Hi All,
While experimenting with a Rovo Agent, I scoped its knowledge to specific Jira projects and Confluence spaces by disabling "All Projects" and explicitly selecting only the sources I wanted the agent to use.
As an initial validation test, I asked the agent what projects it could access, and it correctly returned only the scoped projects.
That gave me some confidence, but before considering broader adoption, I'd like to better understand how others are validating data isolation and access boundaries in real-world deployments.
A few questions I'm exploring:
Are there audit logs, execution traces, or admin views that show which Jira projects or Confluence spaces were queried during agent execution?
If a new project is created later, does the agent remain limited to the originally scoped projects, or are there scenarios where additional content becomes discoverable?
For external connectors such as Google Drive or Slack, how are you validating the interaction between native source permissions and Rovo Agent scoping?
What negative testing approaches have you found effective? For example, intentionally prompting for content outside the approved scope to verify boundaries are being enforced.
For those already running Rovo Agents in production, what did your validation process look like before making agents available to end users?
My main objective is ensuring that the configured knowledge scope and underlying permissions behave exactly as expected before wider rollout.
Interested in hearing how platform teams are approaching this.
We have not conducted many data isolation tests so far, and I would be interested to learn more about this area. I believe it will become an even greater challenge in the future as more business processes rely on automation and AI-driven workflows.
The overall complexity is likely to grow significantly.
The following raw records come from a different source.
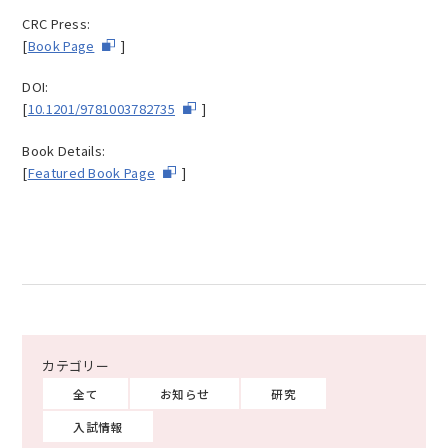
CRC Press:
[
Book Page
]
DOI:
[
10.1201/9781003782735
]
Book Details:
[
Featured Book Page
]
全て
お知らせ
研究
入試情報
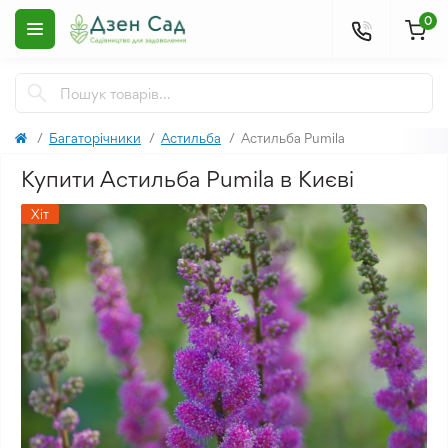
0
Багаторічники
Астильба
Астильба Pumila
Купити Астильба Pumila в Києві
Хіт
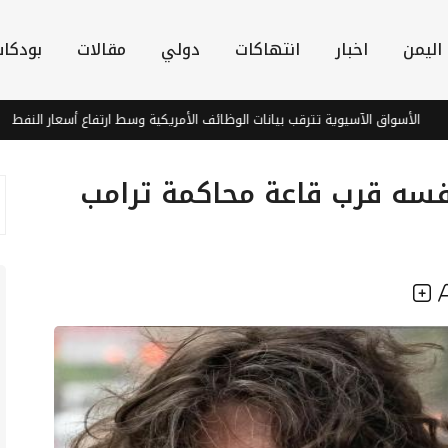
اليمن
اخبار
انتهاكات
دولي
مقالات
بودكا
سواق الآسيوية تترقب بيانات الوظائف الأمريكية وسط ارتفاع أسعار النفط
فسه قرب قاعة محاكمة ترامب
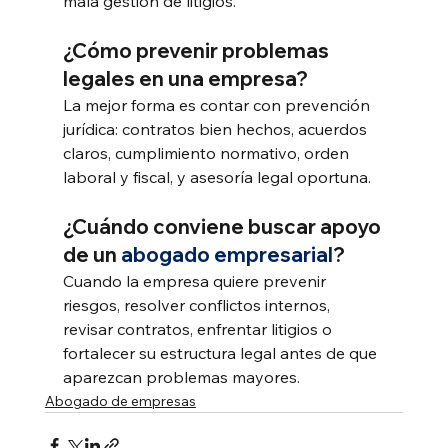
mala gestión de litigios.
¿Cómo prevenir problemas 
legales en una empresa?
La mejor forma es contar con prevención 
jurídica: contratos bien hechos, acuerdos 
claros, cumplimiento normativo, orden 
laboral y fiscal, y asesoría legal oportuna.
¿Cuándo conviene buscar apoyo 
de un 
abogado empresarial
?
Cuando la empresa quiere prevenir 
riesgos, resolver conflictos internos, 
revisar contratos, enfrentar litigios o 
fortalecer su estructura legal antes de que 
aparezcan problemas mayores.
Abogado de empresas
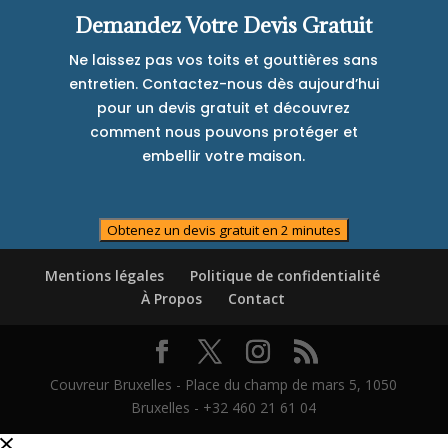
Demandez Votre Devis Gratuit
Ne laissez pas vos toits et gouttières sans
entretien. Contactez-nous dès aujourd’hui
pour un devis gratuit et découvrez
comment nous pouvons protéger et
embellir votre maison.
Obtenez un devis gratuit en 2 minutes
Mentions légales
Politique de confidentialité
À Propos
Contact
Couvreur Bruxelles - Place du champ de mars 5, 1050
Bruxelles - +32 460 21 61 04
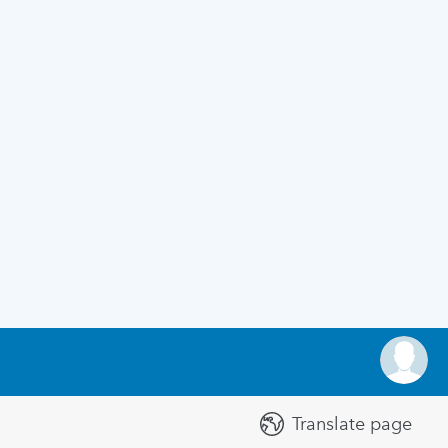
Translate page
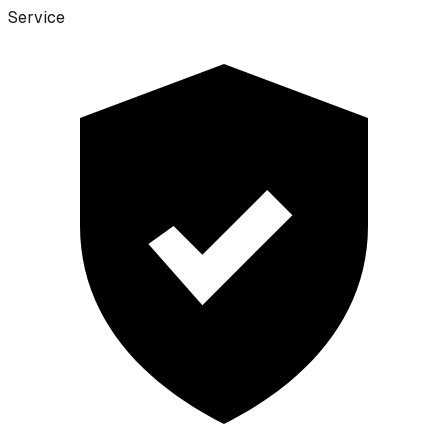
Service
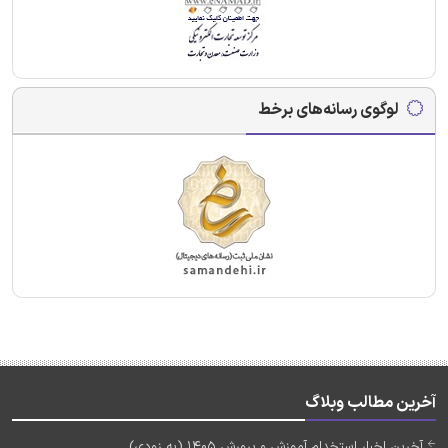
لوگوی رسانه‌های برخط
آخرین مطالب وبلاگ
آخرین اخبار استخدام آموزش و پرورش 1405 (به زودی)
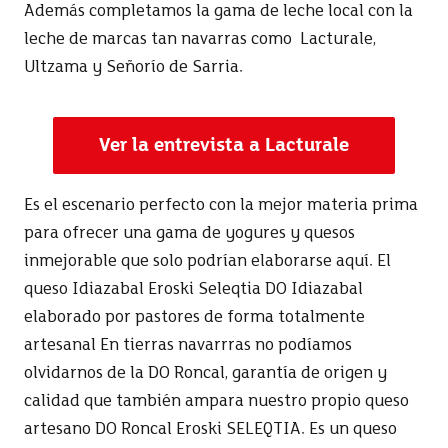
Además completamos la gama de leche local con la
leche de marcas tan navarras como Lacturale,
Ultzama y Señorío de Sarria.
Ver la entrevista a Lacturale
Es el escenario perfecto con la mejor materia prima
para ofrecer una gama de yogures y quesos
inmejorable que solo podrían elaborarse aquí. El
queso Idiazabal Eroski Seleqtia DO Idiazabal
elaborado por pastores de forma totalmente
artesanal En tierras navarrras no podíamos
olvidarnos de la DO Roncal, garantía de origen y
calidad que también ampara nuestro propio queso
artesano DO Roncal Eroski SELEQTIA. Es un queso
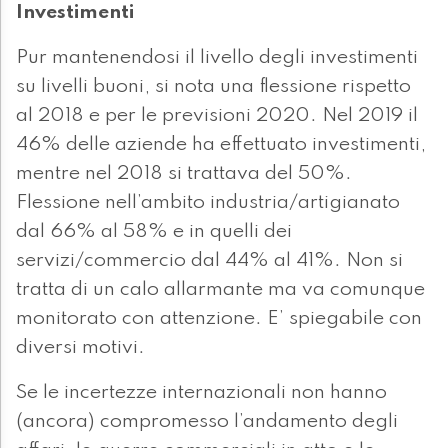
Investimenti
Pur mantenendosi il livello degli investimenti
su livelli buoni, si nota una flessione rispetto
al 2018 e per le previsioni 2020. Nel 2019 il
46% delle aziende ha effettuato investimenti,
mentre nel 2018 si trattava del 50%.
Flessione nell’ambito industria/artigianato
dal 66% al 58% e in quelli dei
servizi/commercio dal 44% al 41%. Non si
tratta di un calo allarmante ma va comunque
monitorato con attenzione. E’ spiegabile con
diversi motivi.
Se le incertezze internazionali non hanno
(ancora) compromesso l’andamento degli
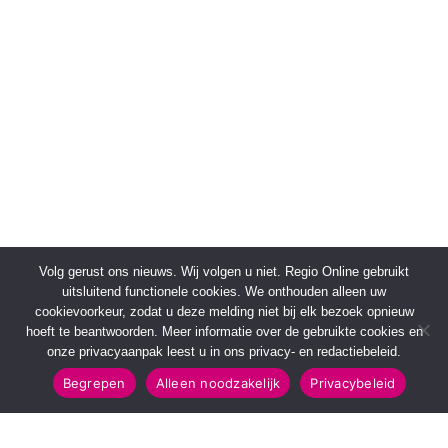
Volg gerust ons nieuws. Wij volgen u niet. Regio Online gebruikt
uitsluitend functionele cookies. We onthouden alleen uw
cookievoorkeur, zodat u deze melding niet bij elk bezoek opnieuw
hoeft te beantwoorden. Meer informatie over de gebruikte cookies en
onze privacyaanpak leest u in ons privacy- en redactiebeleid.
Begrepen
Alleen noodzakelijk
Privacybeleid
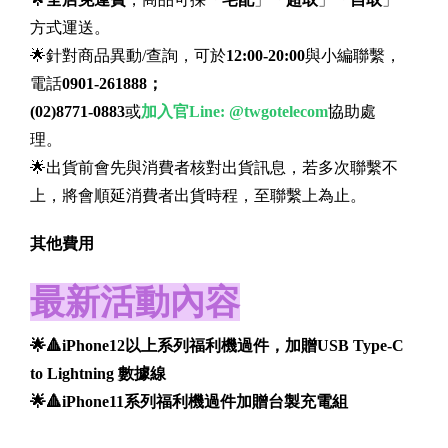
方式運送。
🌟針對商品異動/查詢，可於
12:00-20:00
與小編聯繫，
電話
0901-261888；
(02)8771-0883
或
加入官Line:
@twgotelecom
協助處
理。
🌟出貨前會先與消費者核對出貨訊息，若多次聯繫不
上，將會順延消費者出貨時程，至聯繫上為止。
其他費用
最新活動內容
🌟🔺iPhone12以上系列福利機過件，加贈USB Type-C
to Lightning 數據線
🌟🔺iPhone11系列福利機過件加贈台製充電組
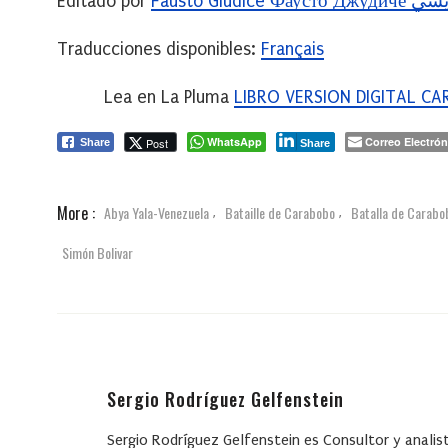
Editado por
Fausto Giudi
Traducciones disponibles:
Français
Lea en La Pluma
LIBRO VERSION DIGITAL 
WhatsApp
Correo Electrón
Post
Share
Share
More :
Abya Yala-Venezuela
Bataille de Carabobo
Batalla de Carabo
,
,
Simón Bolivar
Sergio Rodríguez Gelfenstein
Sergio Rodríguez Gelfenstein
es Consultor y analis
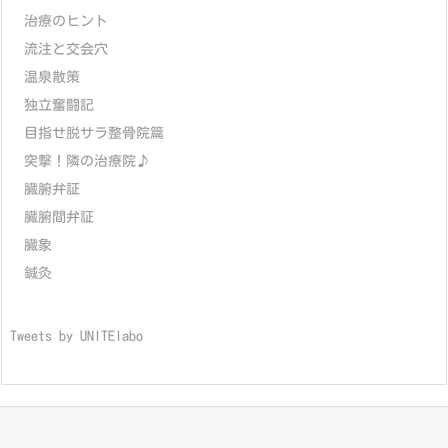
治療のヒント
流注と交会穴
温泉散策
独立奮闘記
目指せ脱サラ整骨院篇
突撃！隣の治療院♪
臓腑弁証
臓腑間弁証
臓象
鍼灸
Tweets by UNITElabo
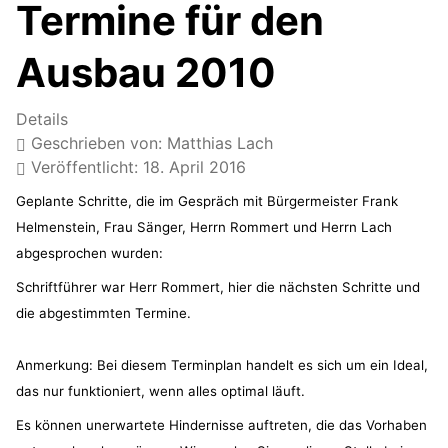
Termine für den
Ausbau 2010
Details
Geschrieben von:
Matthias Lach
Veröffentlicht: 18. April 2016
Geplante Schritte, die im Gespräch mit Bürgermeister Frank
Helmenstein, Frau Sänger, Herrn Rommert und Herrn Lach
abgesprochen wurden:
Schriftführer war Herr Rommert, hier die nächsten Schritte und
die abgestimmten Termine.
Anmerkung: Bei diesem Terminplan handelt es sich um ein Ideal,
das nur funktioniert, wenn alles optimal läuft.
Es können unerwartete Hindernisse auftreten, die das Vorhaben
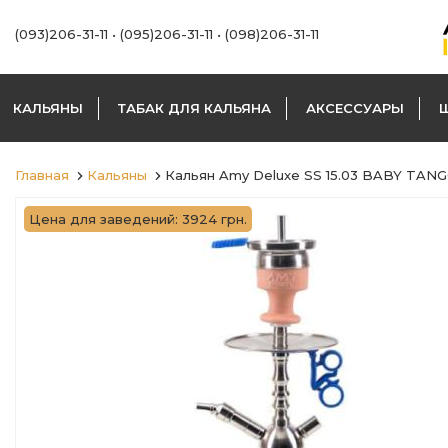
(093)206-31-11
•
(095)206-31-11
•
(098)206-31-11
КАЛЬЯНЫ
ТАБАК ДЛЯ КАЛЬЯНА
АКСЕССУАРЫ
Главная
Кальяны
Кальян Amy Deluxe SS 15.03 BABY TAN
Цена для заведений: 3924 грн.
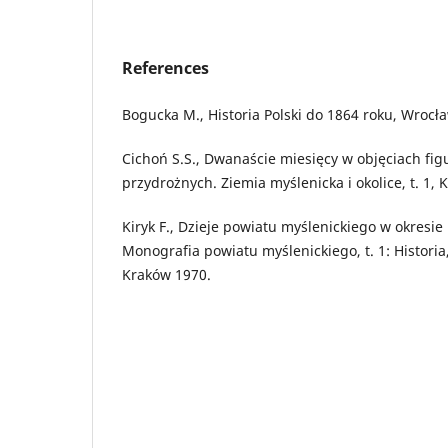
References
Bogucka M., Historia Polski do 1864 roku, Wrocł
Cichoń S.S., Dwanaście miesięcy w objęciach figu
przydrożnych. Ziemia myślenicka i okolice, t. 1,
Kiryk F., Dzieje powiatu myślenickiego w okresi
Monografia powiatu myślenickiego, t. 1: Historia,
Kraków 1970.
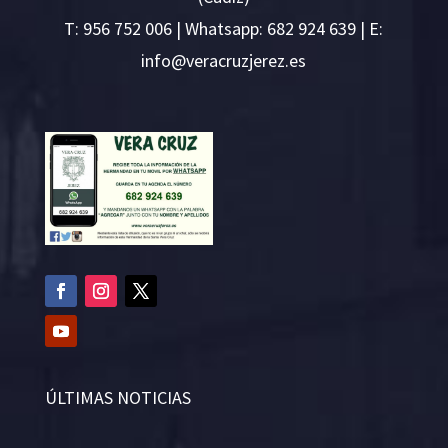
T:
956 752 006
| Whatsapp: 682 924 639 | E:
i
v@ofn
rcare
rejzu
se.ze
ÚLTIMAS NOTICIAS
At some point, the scope and number of interactions may become so large that AI will be the only practical way to perform comprehensive data isolation testing across all scenarios.
@Nathalia Carvalho ,Thank you for the response and good that you are approaching a positive, negative and a mixed/neutral approach.
A few follow-ups:
When you test with different user accounts, do you use actual personas with different permission levels, or simulate this another way?
Do you track which prompts failed vs. passed systematically (spreadsheet, something else), or is it more informal?
On the audit trail gap, Rovo has audit logs for admin actions (agent created, chat started, etc.), but I haven't found fine-grained tracing for which specific sources were queried during execution. If anyone finds a reliable way to trace project/space-level access per query, that'd be valuable.
Appreciate the practical input.
@Annie Ioceva _Nemetschek Bulgaria_ Thank you Annie, Appreciate the honesty.
You're right, this will only get more complex as AI workflows scale. For now, I'm starting with manual negative testing on a small scope, but that won't scale long-term.
The point about AI potentially being the only practical way to test AI at some scale is interesting. Worth keeping an eye on.